→ **ASSIGNED TASK**:
Among the entries that follow, some lines contain the word "still". Show all of them.

───── TASK INPUT ─────

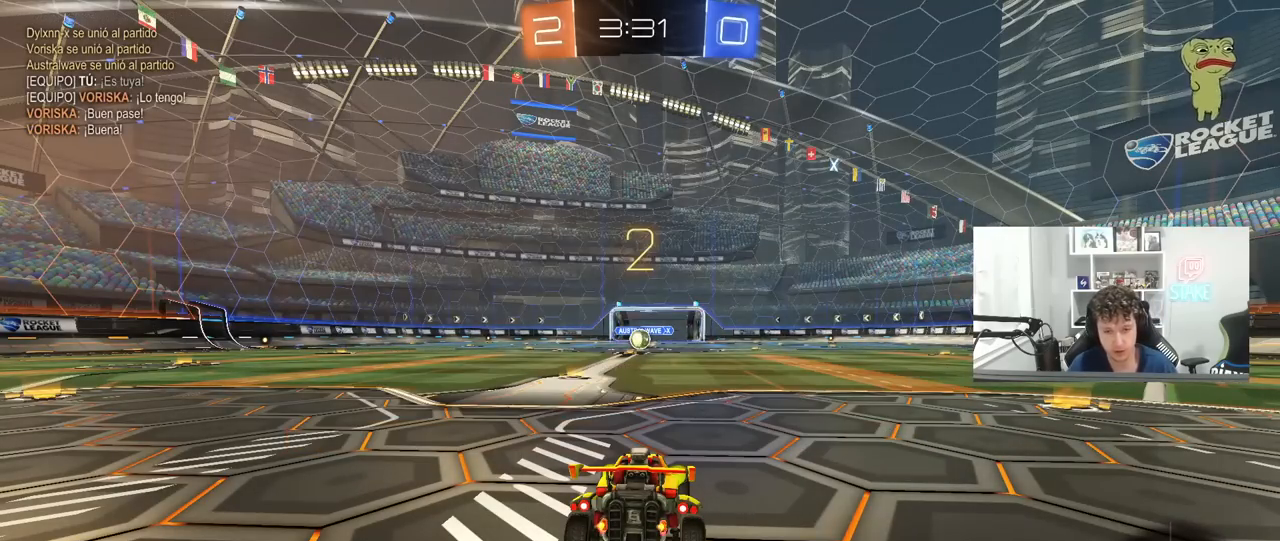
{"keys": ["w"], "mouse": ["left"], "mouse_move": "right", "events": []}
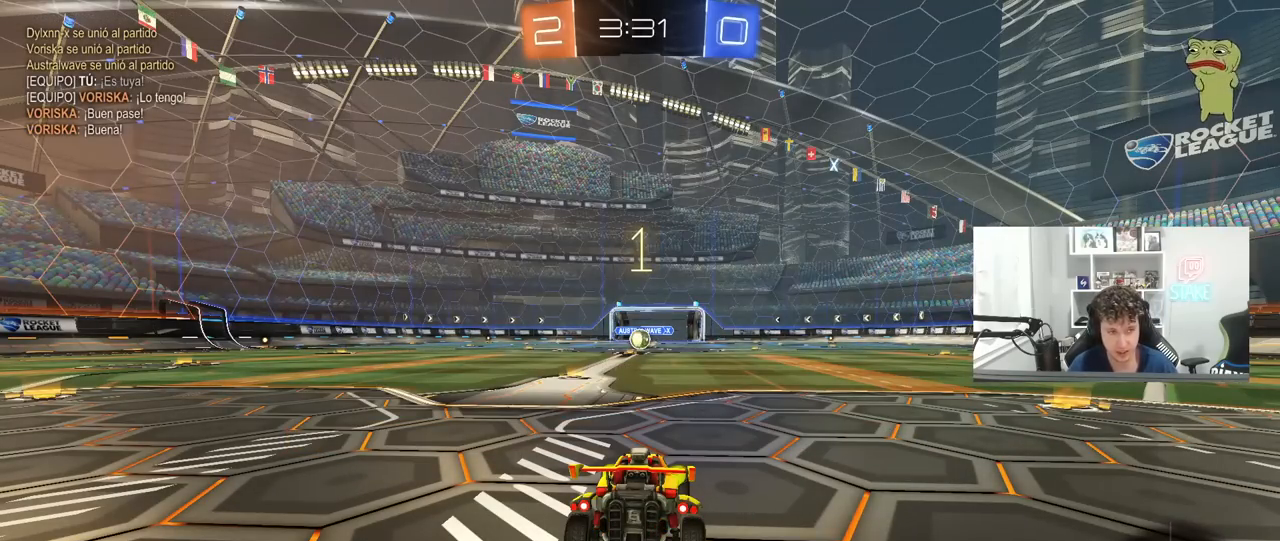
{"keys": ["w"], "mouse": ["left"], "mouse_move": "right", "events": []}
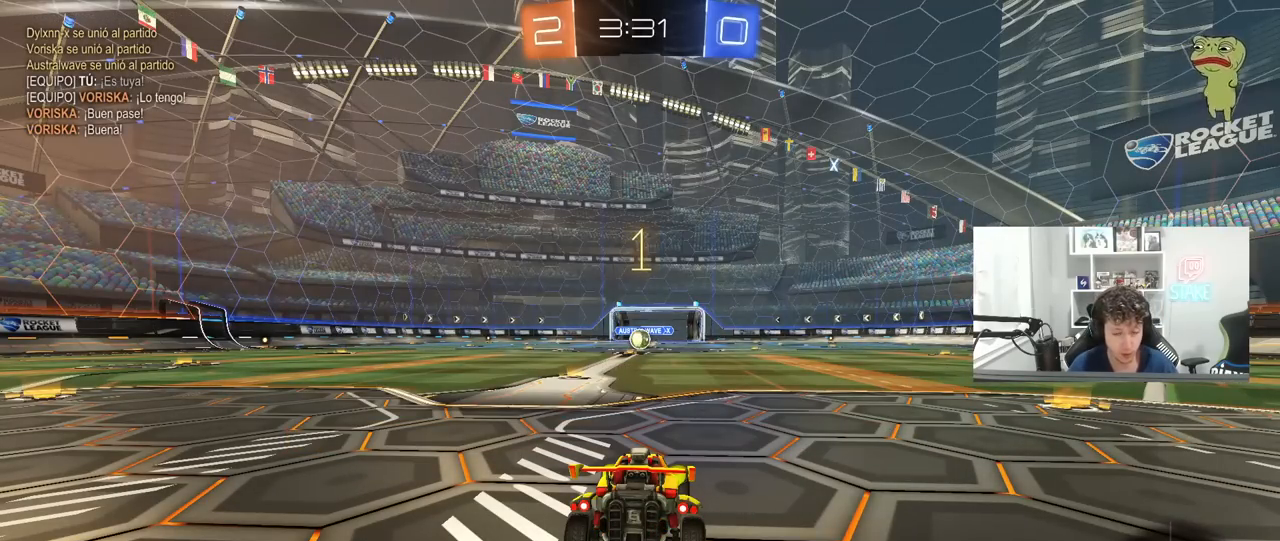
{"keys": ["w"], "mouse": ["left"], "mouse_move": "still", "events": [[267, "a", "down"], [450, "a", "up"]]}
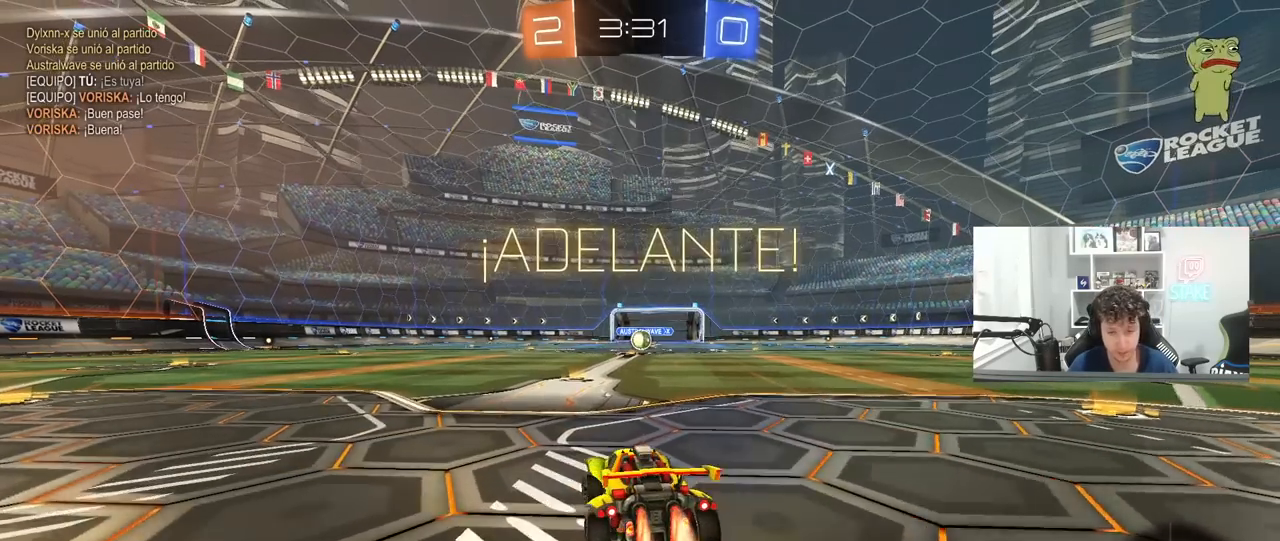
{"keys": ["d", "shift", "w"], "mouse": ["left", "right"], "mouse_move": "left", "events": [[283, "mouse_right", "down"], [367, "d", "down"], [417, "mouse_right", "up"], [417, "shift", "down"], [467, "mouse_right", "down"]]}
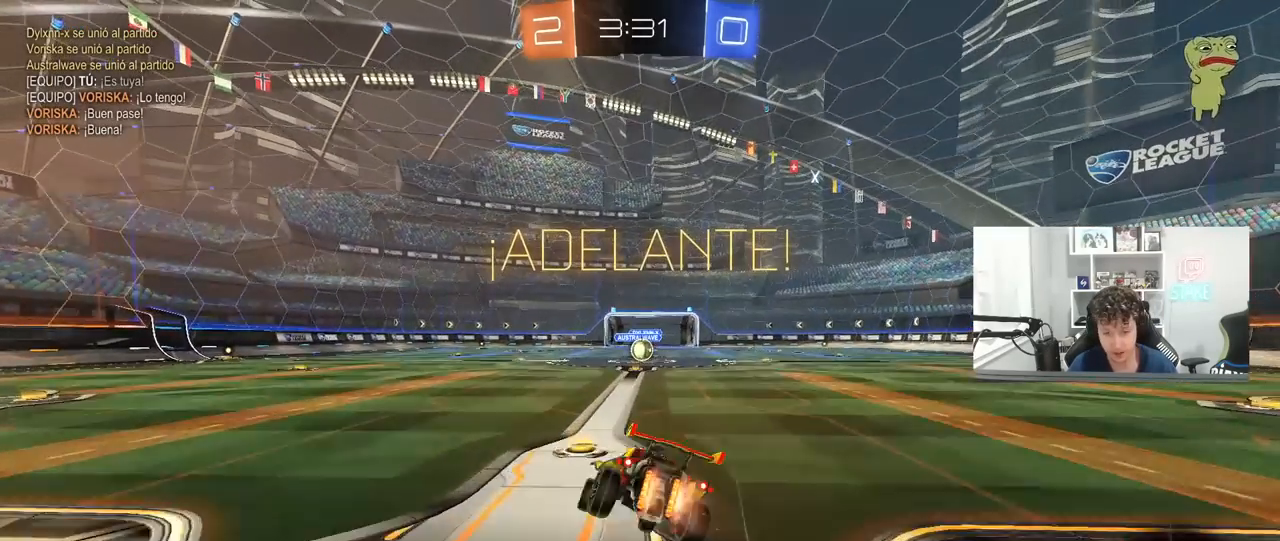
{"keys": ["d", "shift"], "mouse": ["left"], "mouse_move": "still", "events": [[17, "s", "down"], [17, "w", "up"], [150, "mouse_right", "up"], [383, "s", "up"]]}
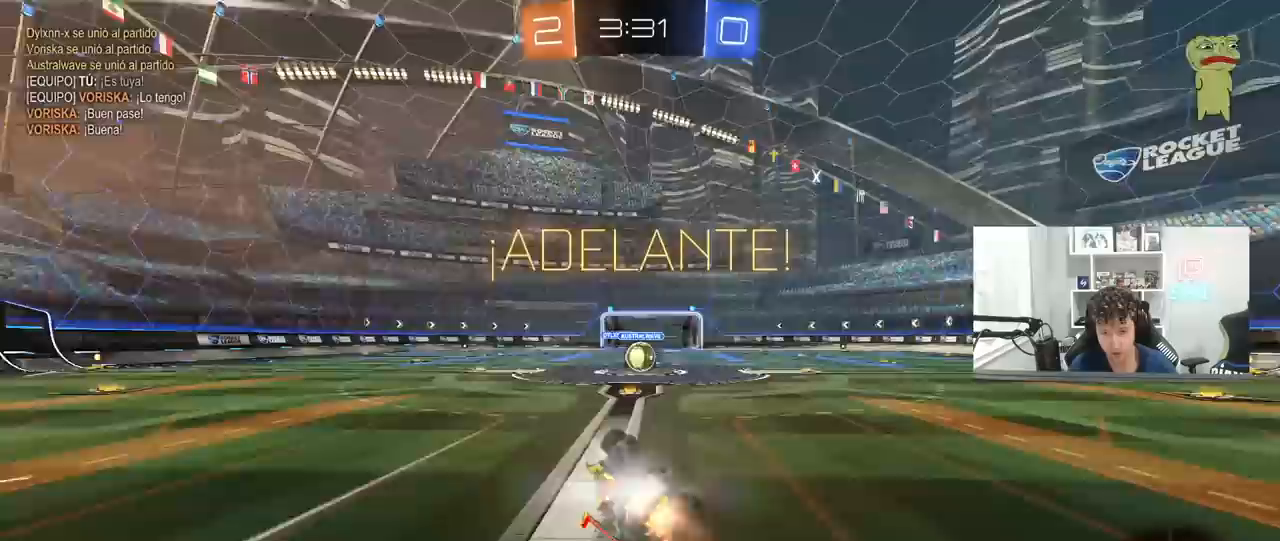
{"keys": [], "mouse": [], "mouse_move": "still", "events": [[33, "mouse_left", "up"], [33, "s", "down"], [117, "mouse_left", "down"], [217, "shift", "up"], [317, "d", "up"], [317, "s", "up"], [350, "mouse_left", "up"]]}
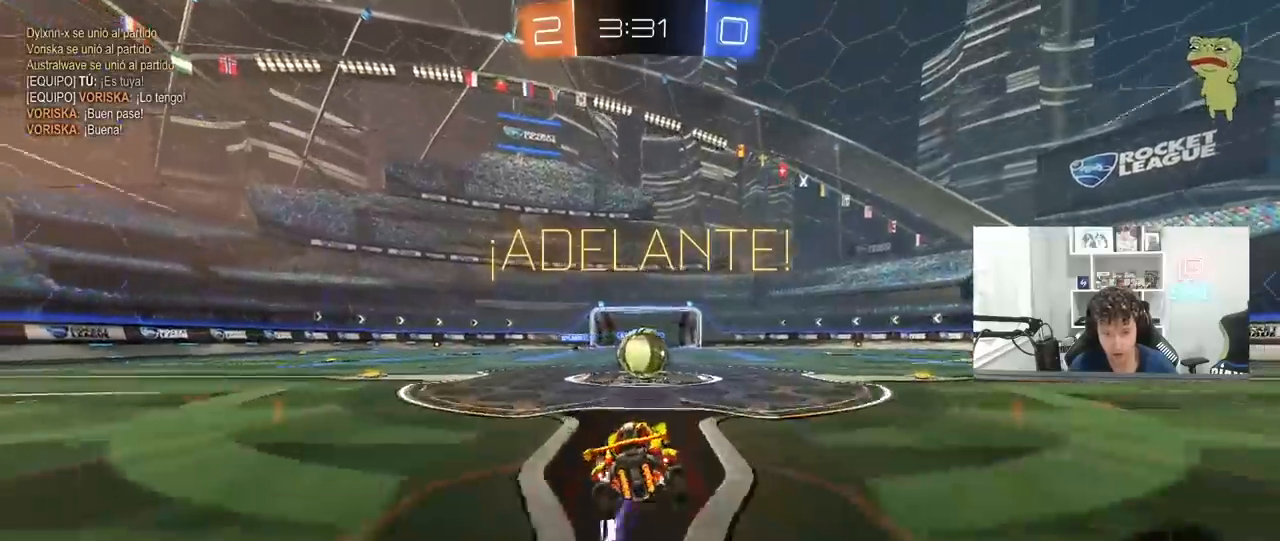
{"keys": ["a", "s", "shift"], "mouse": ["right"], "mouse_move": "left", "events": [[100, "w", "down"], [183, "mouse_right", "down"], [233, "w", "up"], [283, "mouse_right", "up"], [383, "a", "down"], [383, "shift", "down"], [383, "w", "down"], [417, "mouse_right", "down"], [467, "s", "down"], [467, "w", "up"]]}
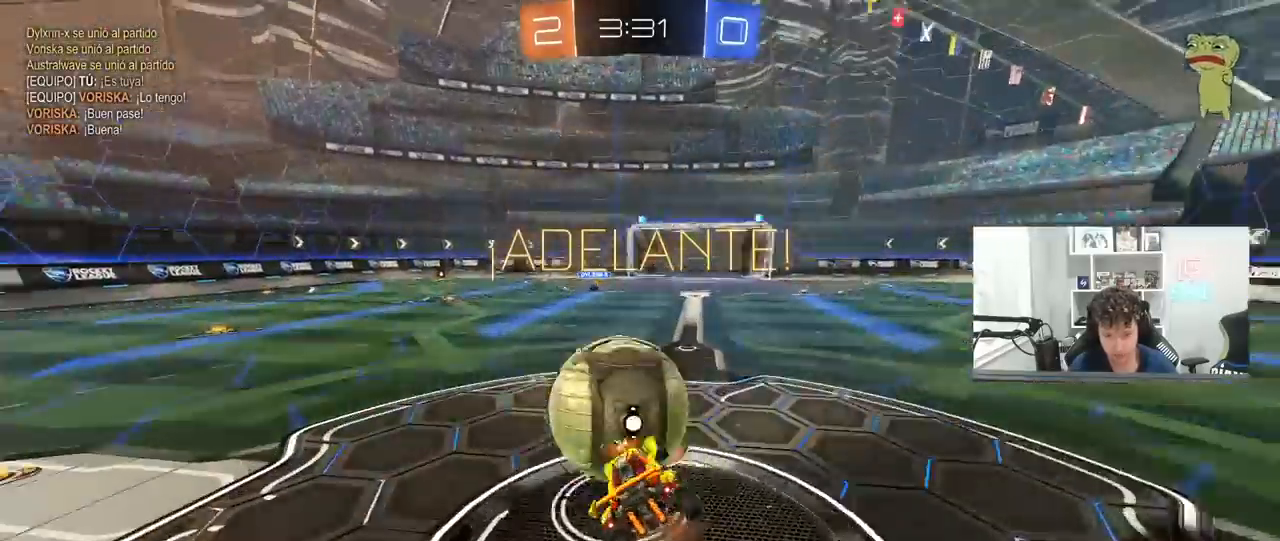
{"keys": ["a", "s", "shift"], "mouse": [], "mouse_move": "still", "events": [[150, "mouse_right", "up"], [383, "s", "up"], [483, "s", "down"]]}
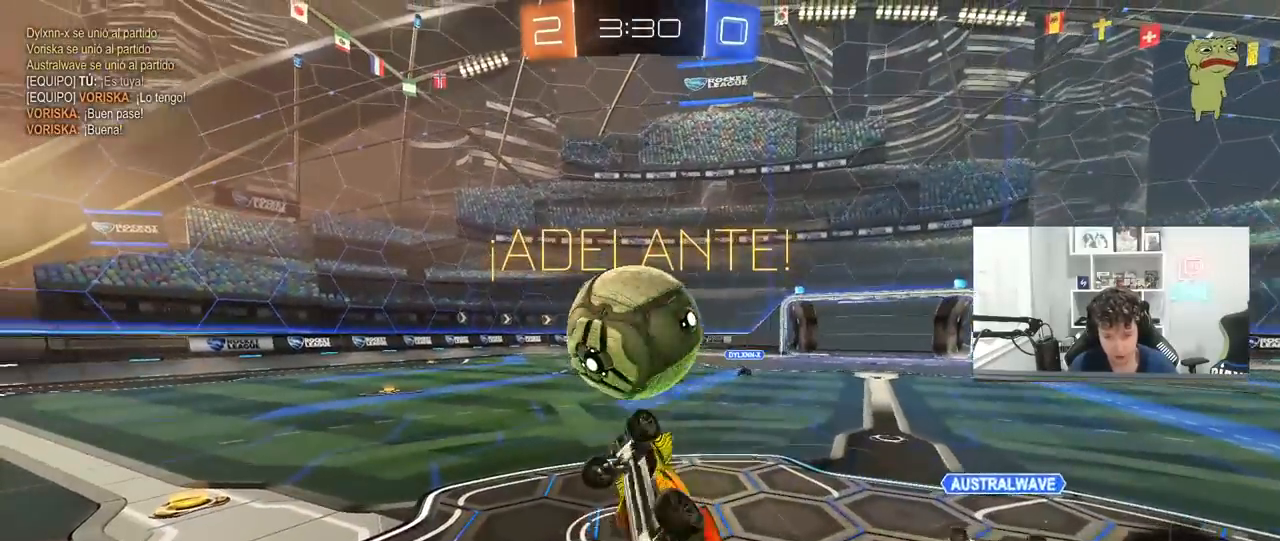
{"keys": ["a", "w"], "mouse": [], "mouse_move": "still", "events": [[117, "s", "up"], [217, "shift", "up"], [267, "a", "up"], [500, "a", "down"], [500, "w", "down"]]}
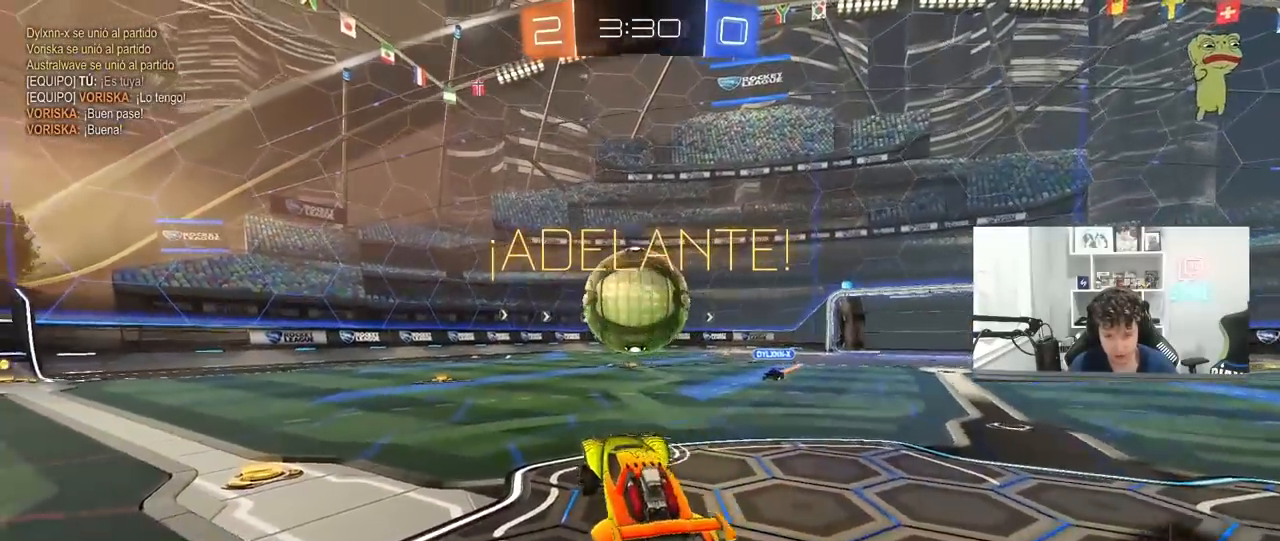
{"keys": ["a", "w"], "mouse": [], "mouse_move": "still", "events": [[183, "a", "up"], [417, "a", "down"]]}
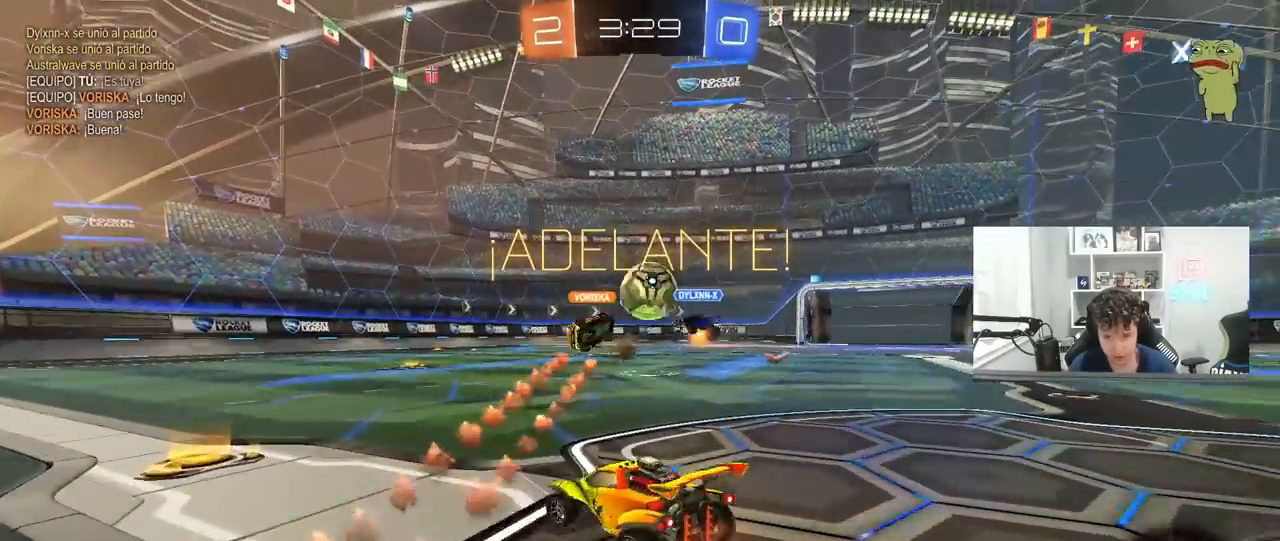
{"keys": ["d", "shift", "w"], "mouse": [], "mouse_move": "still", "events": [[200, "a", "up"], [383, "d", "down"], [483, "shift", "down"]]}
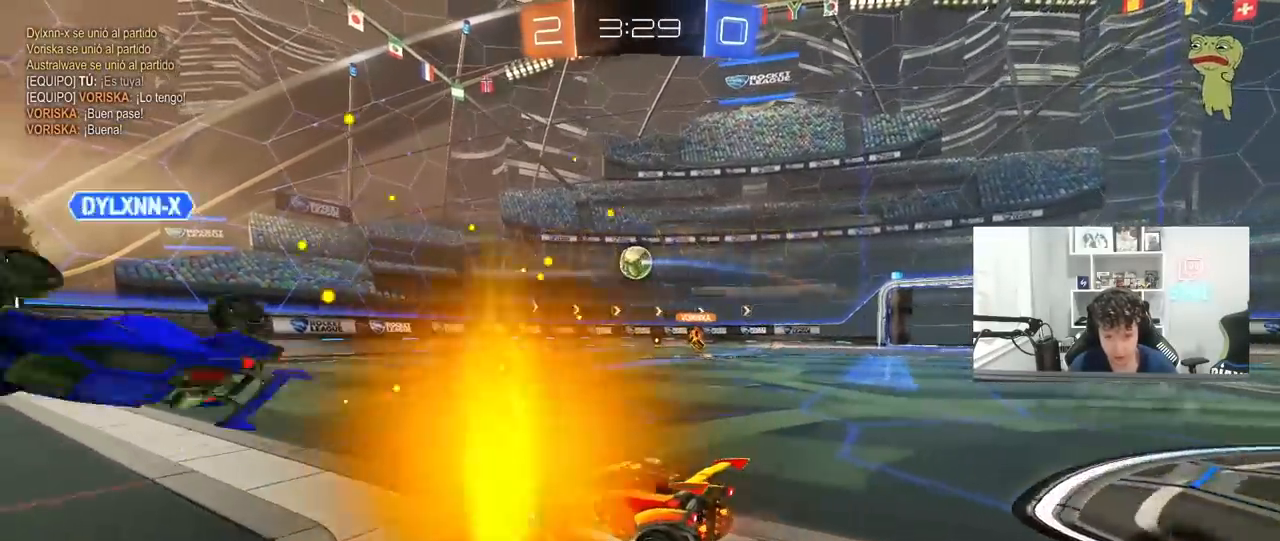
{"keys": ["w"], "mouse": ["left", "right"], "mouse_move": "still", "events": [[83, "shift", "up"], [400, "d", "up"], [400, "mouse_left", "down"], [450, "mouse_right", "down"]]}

─────

→ **RESPONSE**:
{"keys": ["w"], "mouse": ["left"], "mouse_move": "still", "events": [[267, "a", "down"], [450, "a", "up"]]}
{"keys": ["d", "shift"], "mouse": ["left"], "mouse_move": "still", "events": [[17, "s", "down"], [17, "w", "up"], [150, "mouse_right", "up"], [383, "s", "up"]]}
{"keys": [], "mouse": [], "mouse_move": "still", "events": [[33, "mouse_left", "up"], [33, "s", "down"], [117, "mouse_left", "down"], [217, "shift", "up"], [317, "d", "up"], [317, "s", "up"], [350, "mouse_left", "up"]]}
{"keys": ["a", "s", "shift"], "mouse": [], "mouse_move": "still", "events": [[150, "mouse_right", "up"], [383, "s", "up"], [483, "s", "down"]]}
{"keys": ["a", "w"], "mouse": [], "mouse_move": "still", "events": [[117, "s", "up"], [217, "shift", "up"], [267, "a", "up"], [500, "a", "down"], [500, "w", "down"]]}
{"keys": ["a", "w"], "mouse": [], "mouse_move": "still", "events": [[183, "a", "up"], [417, "a", "down"]]}
{"keys": ["d", "shift", "w"], "mouse": [], "mouse_move": "still", "events": [[200, "a", "up"], [383, "d", "down"], [483, "shift", "down"]]}
{"keys": ["w"], "mouse": ["left", "right"], "mouse_move": "still", "events": [[83, "shift", "up"], [400, "d", "up"], [400, "mouse_left", "down"], [450, "mouse_right", "down"]]}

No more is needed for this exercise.